Asked by emcee Lionel Robert who hooked the three bass he and his partner had weighed in on the final day of the fifth-annual “Castin’ for Cash” tournament this past weekend, Bradley Beacham didn’t pull any punches.
“I caught the two biggest ones,” he said matter-of-factly.
While the average angler likely would have, Beacham declined to give any credit to—or even make mention of—his partner, the guy with whom he shared the boat during the two-day event.
Then again, Bradley Beacham isn’t your average angler. Far from it.
He stands about half the size of most of his competitors, doesn’t own a big bass boat or a bunch of fancy equipment, and has much less angling experience.
And while the other fishermen downed cold beers and swapped stories of their weekend on the lake Sunday as they waited patiently for the final weigh-in to begin, Beacham clutched a snow cone and tried out a nearby swingset.
Just what you’d expect out of a nine-year-old.
Beacham, who was teamed with his dad, Wayne, was just one of a handful of junior anglers who took part in “Castin’ for Cash” this year. The tourney, which typically attracts a few parent-child combinations, boasted about a half-dozen this year.
Greg Swire, who won the “Castin’ for Cash” crown last July, turned to his nine-year-old daughter, Taylor, when he found out his regular partner wouldn’t be available last weekend.
“She was after me all of last year to take her in one,” Swire said, adding he’s been taking Taylor fishing since she was only a toddler. “This was the perfect opportunity, I thought.”
And the youngster wasted no time offering up her services for next year. “She asked me this morning if she could go again,” Swire said yesterday. “She really liked it.”
Another of the tournament’s next generation of competitors was Samantha Stahn, the 10-year-old daughter of Devlin’s Greg Stahn, who said sharing the boat with his youngest child was one of the “highlights of [his] year.”
“I’d always hoped one of my daughters would go with,” he said. “It was quite a treat for me.”
And it didn’t take long for the kids to prove they could hold their own on the lake.
The Swires reeled in a two-day total of 15.67 pounds to finish in 21st spot, among the top-third of the 65 teams entered. Meanwhile, the Stahns (in 36th with 10.34 pounds) and the Beachams (in 39th with 9.40) left a number of all-adult teams in the dust, too.
The young’ns are all good anglers, their dads agreed.
Just like the adults, some of the youngsters did have trouble coping with the sweltering heat (temperatures topped out around 35 C both Saturday and Sunday) but didn’t let the tough conditions deter them.
While most adults anglers downed bottles of water or placed wet towels on their necks to stay cool, Samantha Stahn beat the heat the best way kids know how—jumping in for a swim.

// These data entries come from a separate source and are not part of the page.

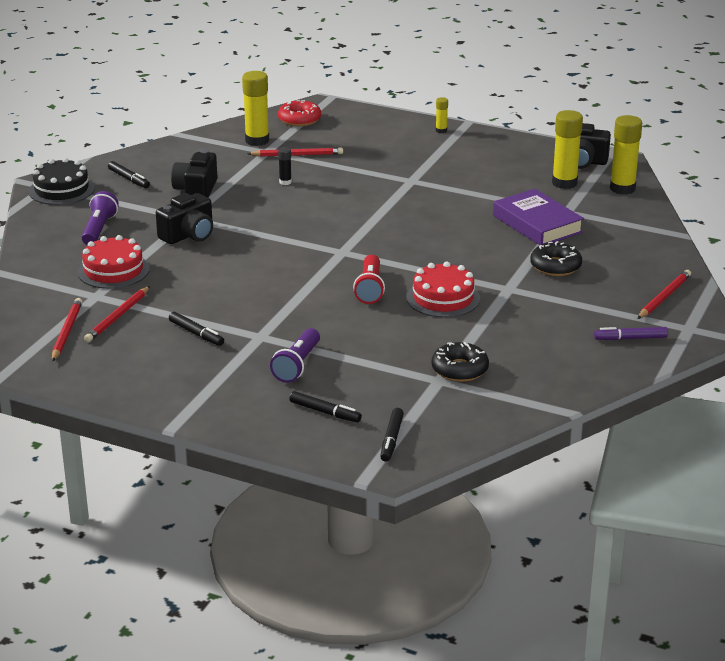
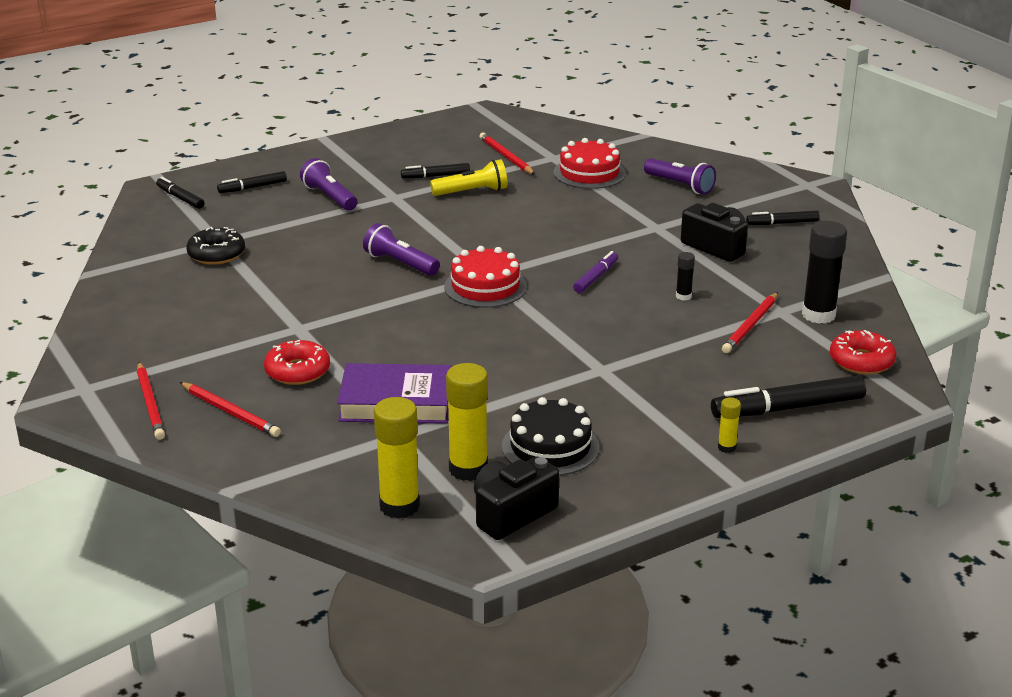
camera: 125 degrees right, 0 degrees up
(61, 190) = (790, 189): black cake -> black cake (550, 447)
(66, 332) = (509, 136): red pencil -> red pencil (230, 412)
(188, 235) = (618, 218): black camera -> none
(209, 306) = (472, 192): none -> yellow flashlight
(257, 141) = (818, 315): yellow glue stick -> black glue stick
(370, 288) = (400, 263): red flashlight -> purple flashlight
(379, 126) = (787, 408): none -> black marker
(443, 298) = (332, 290): red cake -> red cake (485, 287)
(555, 266) = (297, 371): black donut -> red donut
(630, 338) = (123, 349): purple marker -> purple marker (596, 277)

And she didn’t even scare the bass away. Actually, quite the contrary.
“She jumped in the lake and it wasn’t five minutes later I had a fish on my line. And I said to her, ‘Can you jump back in and grab the net?’” the elder Stahn laughed.
With about an hour still to go Sunday, Swire told his daughter that if the heat was too much for her to bear, they could head for shore early. Her response?
“She said, ‘I don’t want to, dad, we still need one more fish,” Greg Swire recalled.
Tourney organizer Bill Godin said he was pleased to see a handful of kids participating last weekend.
“It’s always good to see them out here,” he said. “We usually have a couple every year, but this is the most we’ve had.”
After all, the youngsters are the future of tournament angling in this region. “That’s what keeps these things going is new blood,” Swire said.
“It’s really good to see some young people,” agreed Stahn. “Without that, these things will die.”
Richard’s Rod ’n Reel Service in Devlin donated $50 gift certificates to be awarded to every angler under the age of 13 who took part in “Castin’ for Cash.”